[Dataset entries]
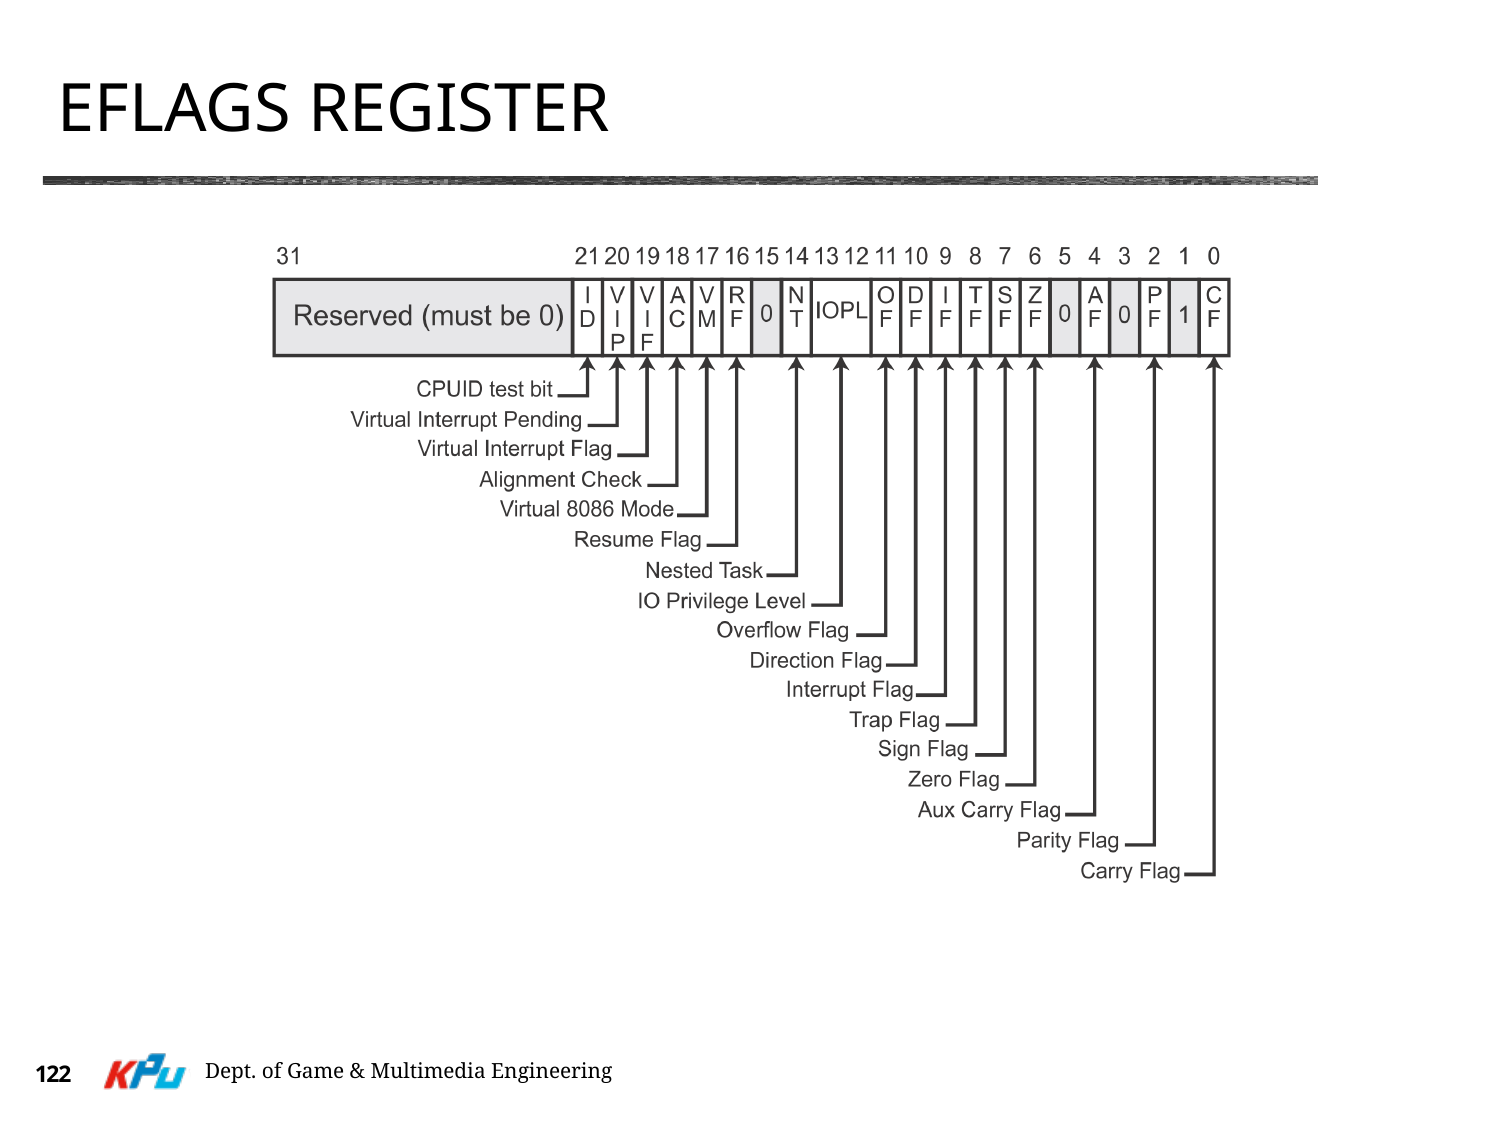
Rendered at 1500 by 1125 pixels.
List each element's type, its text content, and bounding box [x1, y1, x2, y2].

title Eflags register [42, 39, 1458, 182]
picture [266, 237, 1234, 888]
footer Dept. of Game & Multimedia Engineering [190, 1042, 879, 1103]
picture [92, 1030, 191, 1120]
slide_number 122 [13, 1044, 93, 1105]
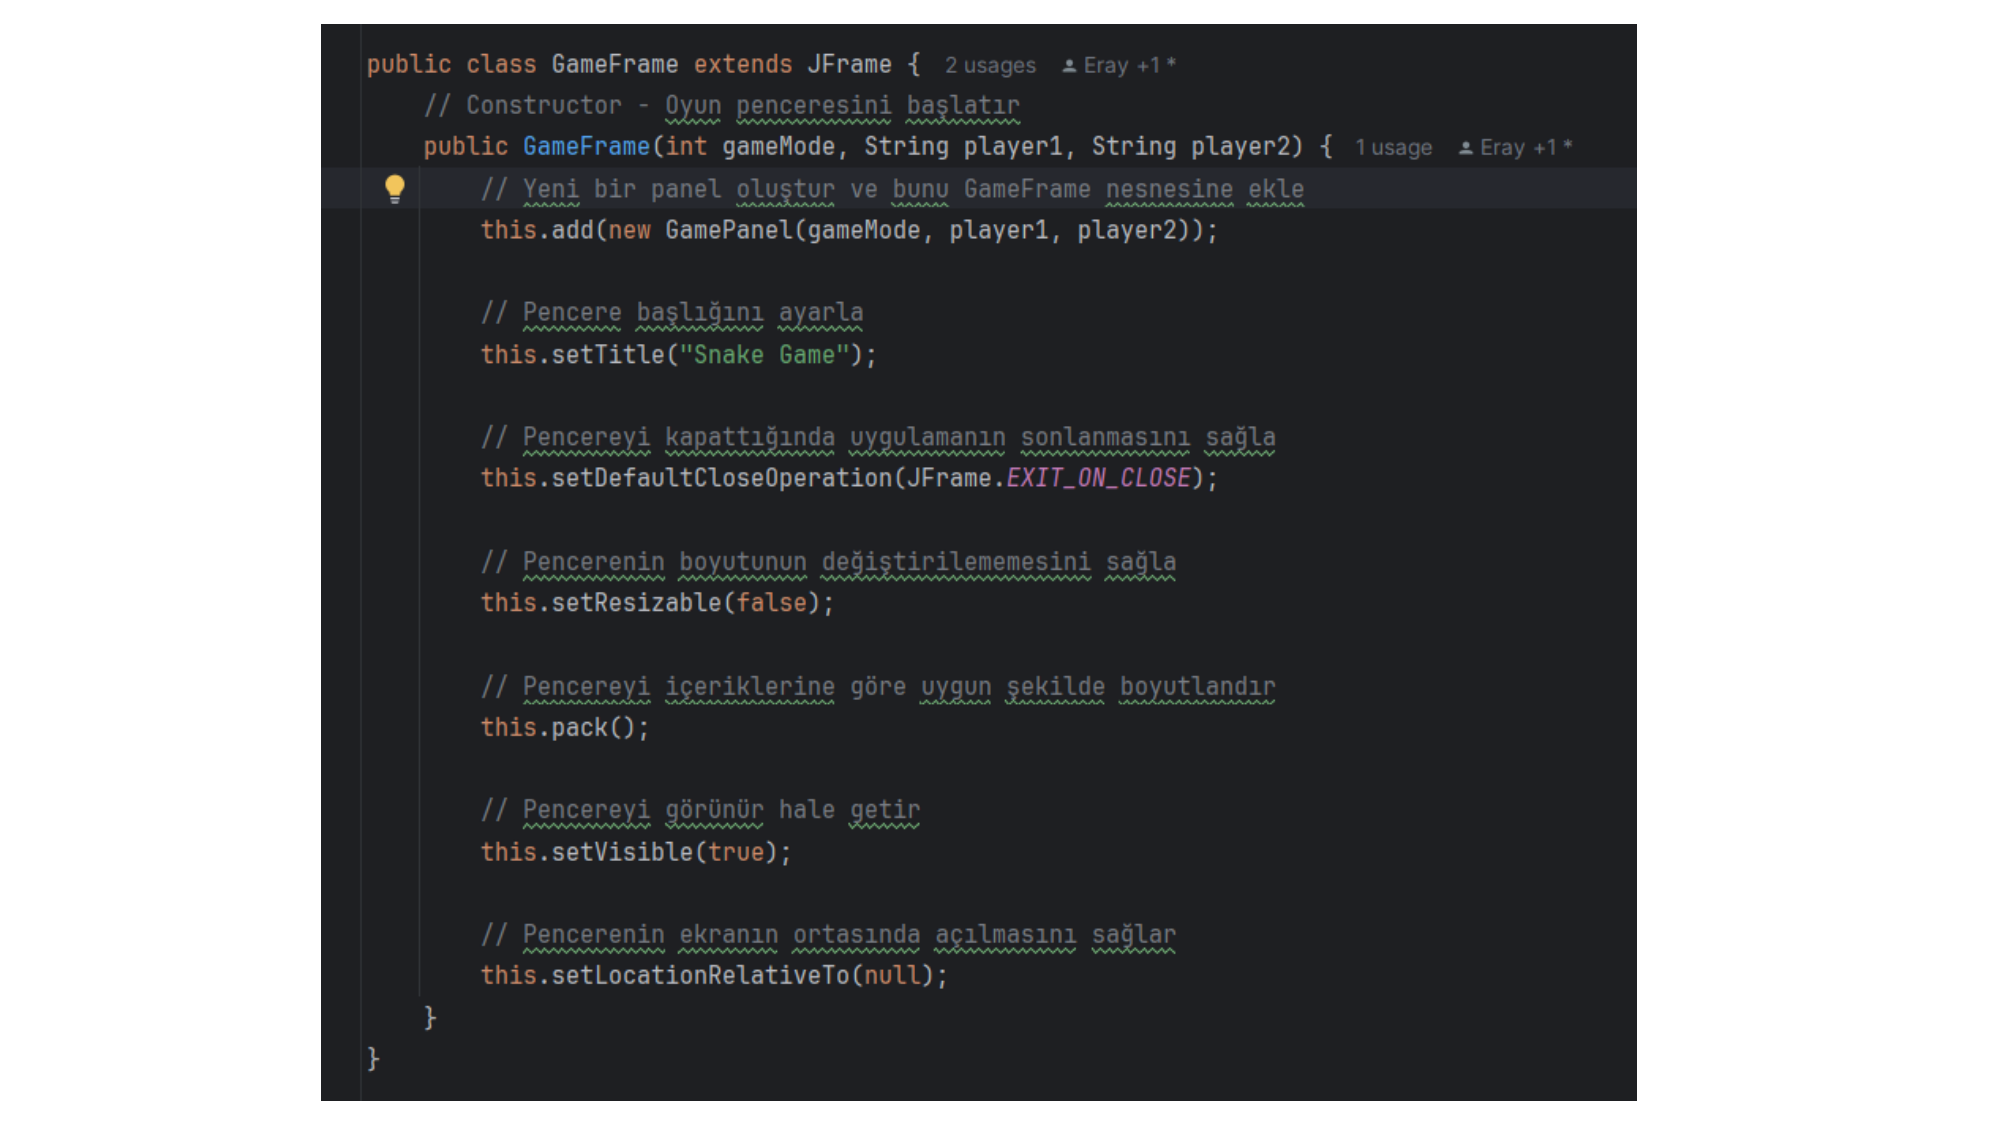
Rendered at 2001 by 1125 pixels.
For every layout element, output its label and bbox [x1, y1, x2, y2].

list [321, 24, 1637, 1101]
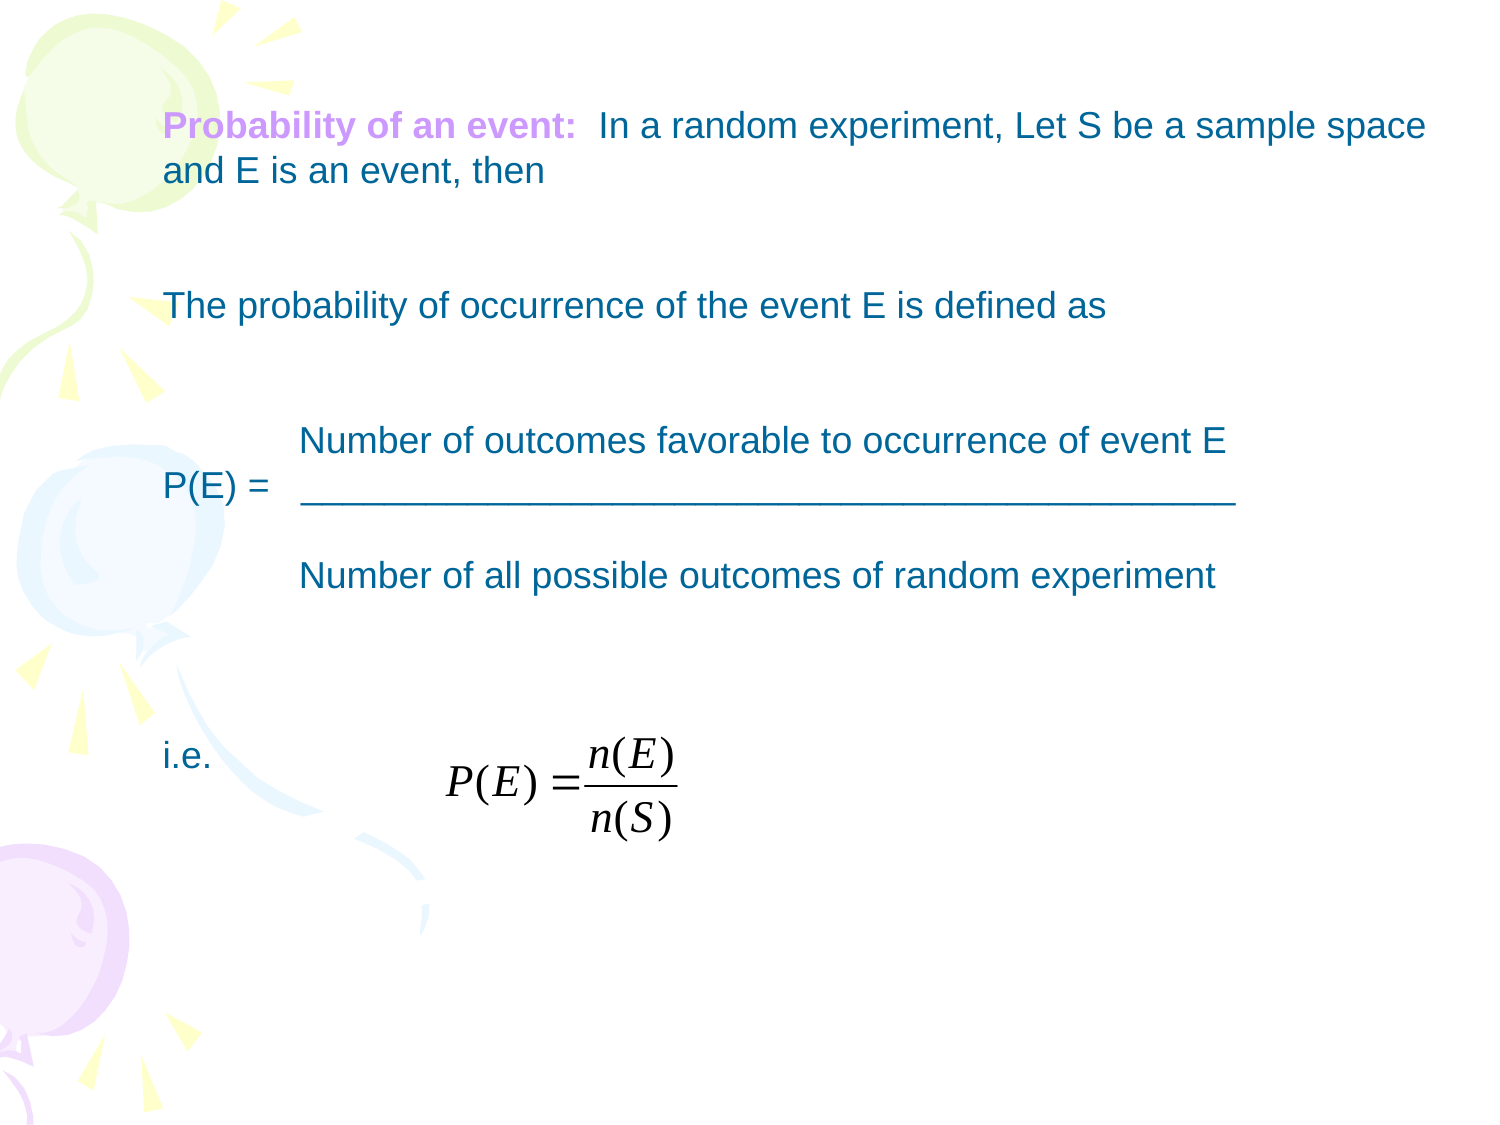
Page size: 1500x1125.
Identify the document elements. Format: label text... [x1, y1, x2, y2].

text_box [437, 724, 688, 851]
text_box Probability of an event: In a random experiment, Let S be a sample space and E is an event, then The probability of occurrence of the event E is defined as Number of outcomes favorable to occurrence of event E P(E) = _____________________________________________ Number of all possible outcomes of random experiment i.e. [147, 93, 1442, 919]
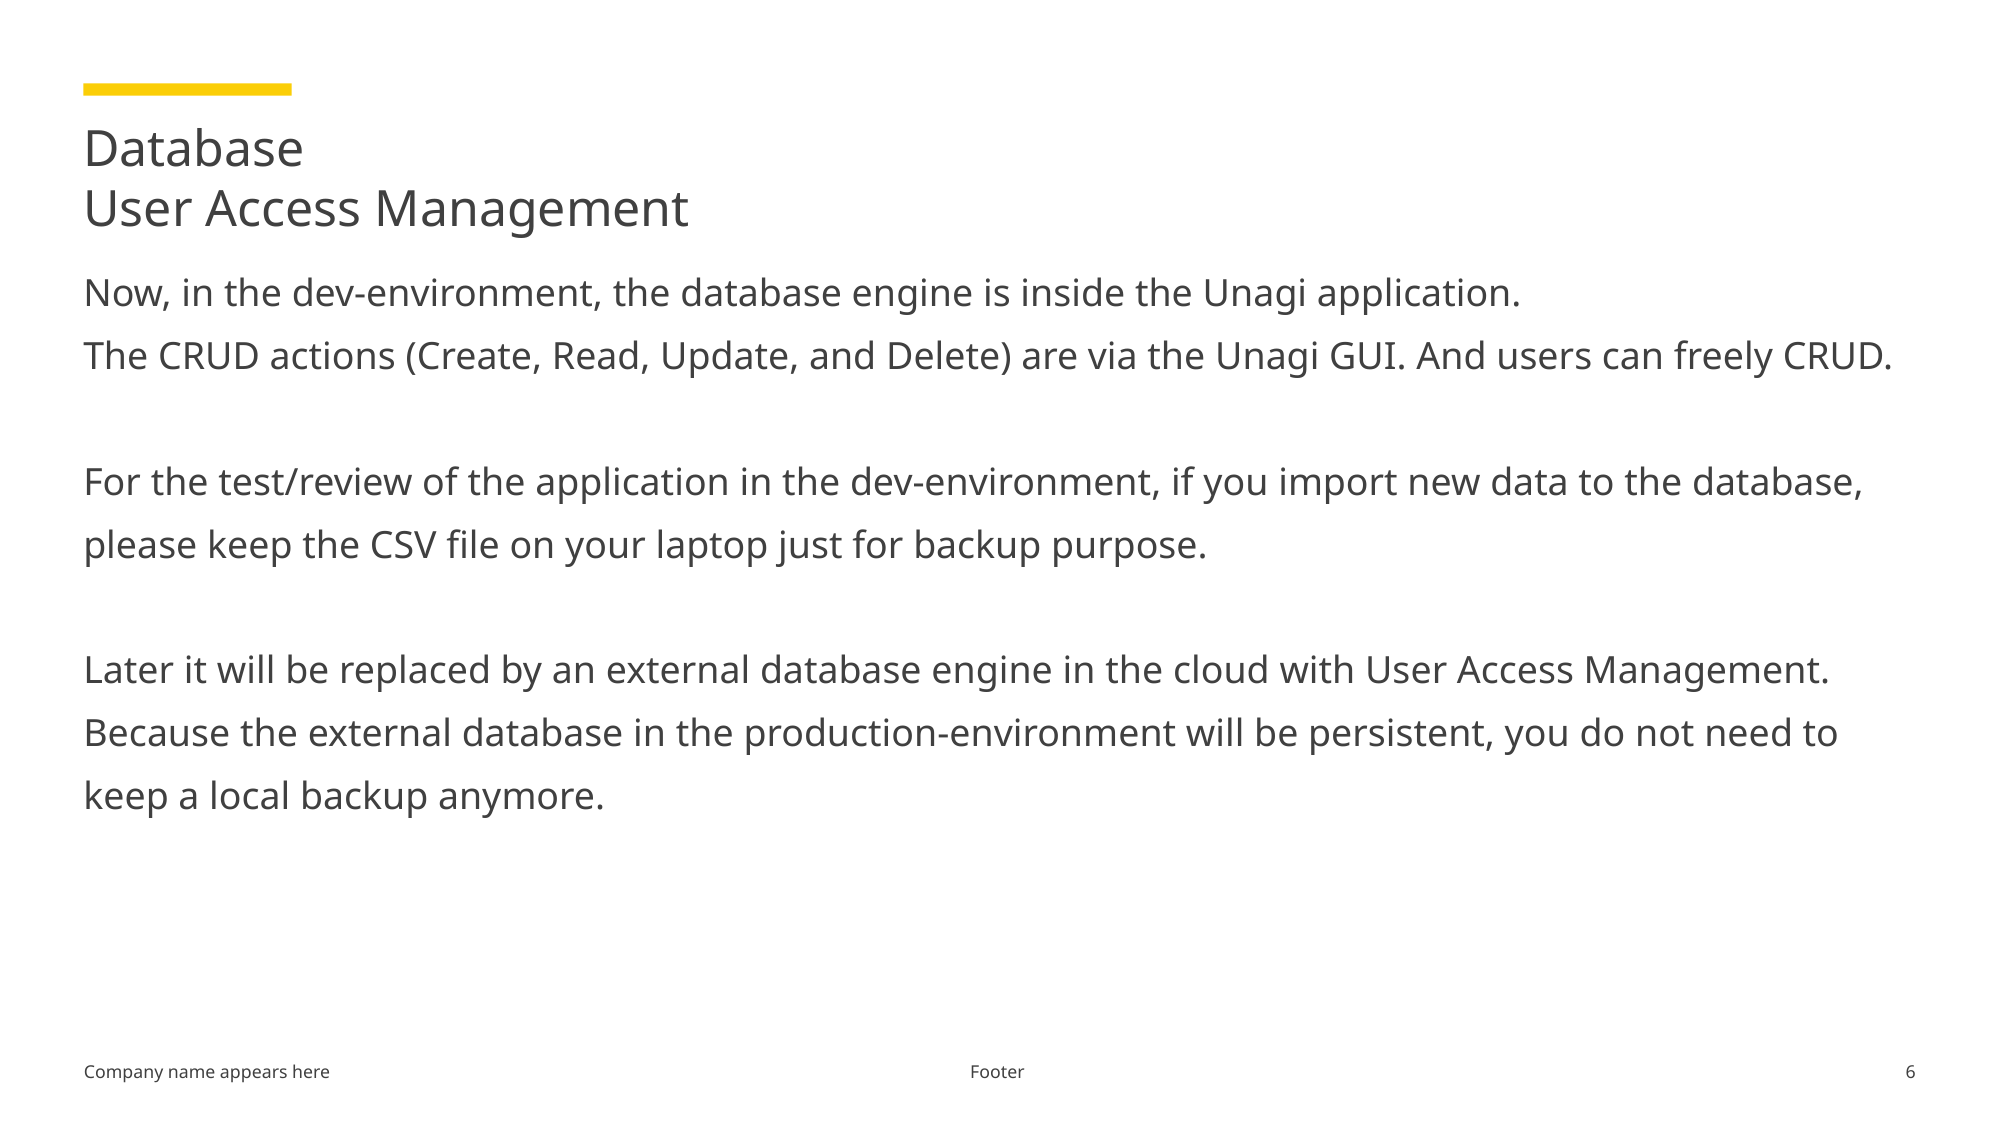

[What to produce] Copy out each line of the data containing the string "Rendered".

[Exercise answer]
Rendered at 1500 by 1125 pixels.
Rendered at 2001 by 1125 pixels.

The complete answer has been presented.